As expected, the first thing she did was take me into a small back room and weigh me. Seriously not surprised. But I was that I weighed nearly the same as from the cancer appointment a couple of months earlier. I was .25 less. Just a quarter of a pound and that could easily be explained by clothing, my pockets stuffed with napkins and Splenda packets, and the different weighing machine.
The rest of the visit was just chatty stuff that she took an alarming number of notes about. Dr. S pounded into her laptop continuously while trying not to break eye contact.
I guess she still didn’t like what she heard as I have another physical visit in the first couple of days of December. I suspect that it will start with a weigh-in. 1110000000000% sure it will.
That’s okay.
I don’t have anything to hide.
However, apprehension abounds.
If I weigh less, much less, I think that she’ll push for me to return to the House or any house for reprograming.
This is a very real fear that can have far reaching consequences.
– I’m sure I wouldn’t be able to work.
While my classes aren’t sufficient to pay nearly any bills, they are a small form of income – income that is needed.
– Jason would be alone for multiple months.
– I think I would run the risk of disappointing my mom and family.
– Health reasons. While a lower weight helps my back and hip, I’m sure it aggravates the osteoporosis and mild heart condition that developed from last time.
– I’m certain that I would have to take the Covid vaccine.
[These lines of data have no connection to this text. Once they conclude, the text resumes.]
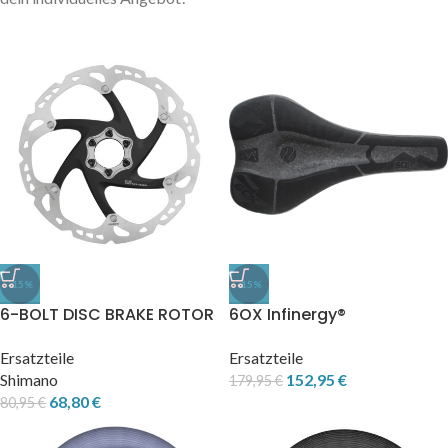
-15%
-15%
6-BOLT DISC BRAKE ROTOR
6OX Infinergy®
ICE TECHNOLOGIES SM-
ERGOWAVE® active 2.1
RT86
Ersatzteile
Ersatzteile
Shimano
152,95
€
179,95
€
68,80
€
80,95
€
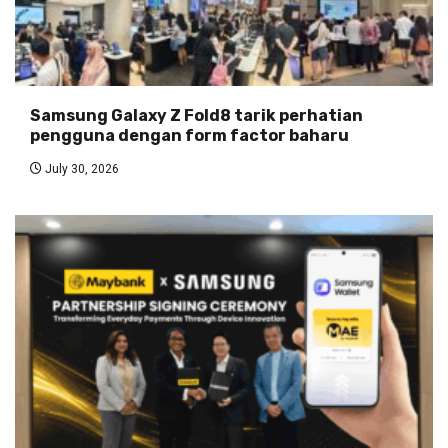
Samsung Galaxy Z Fold8 tarik perhatian
pengguna dengan form factor baharu
July 30, 2026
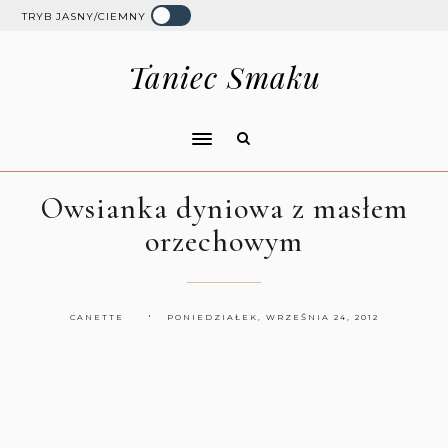
TRYB JASNY/CIEMNY
Taniec Smaku
Owsianka dyniowa z masłem
orzechowym
CANETTE
PONIEDZIAŁEK, WRZEŚNIA 24, 2012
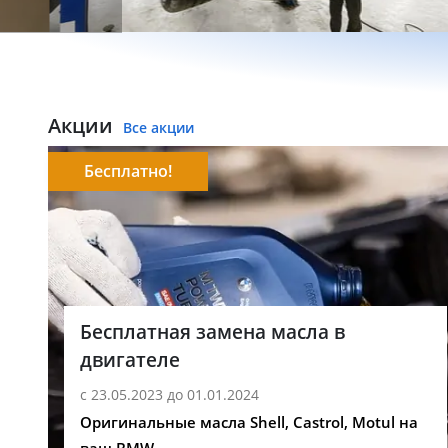
Акции
Все акции
Бесплатно!
Бесплатная замена масла в
двигателе
с 23.05.2023 до 01.01.2024
Оригинальные масла Shell, Castrol, Motul на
When I left the House, I was in a sorry mental state. Drugged on various herbs and mind-altering modifiers, I was exposed to views that I wouldn’t normally consider valid or even reasonable – primarily liberal and ultra-religious.
By the end of my term, I was happily accepting many of these and developing my own as I felt that it provided security, it was expected, and — again — I didn’t want to disappoint family or make them worry even more. These behavioral modifications were like a shield. It was a way of showing that I had changed, and they didn’t have cause to smother me.
I was a new and improved person although that wasn’t me.
That was someone else who just looked like me.
Of course, the secret fear is that I need to return to a House. There is something wrong with me and the only way to remedy is through a tightly controlled environment with all of the mental modification trappings. If I can’t sense it, I can’t change, and self-repair is out of reach.
Or, maybe, it’s just part of me. It’s a cancerous lesion that has formed on my psyche and soul that can’t be removed.
It just needs to be accepted as part of my being and I admit defeat that I can’t change.
But, I guess, that’s neither here nor there.
I’ll have to see what next month brings.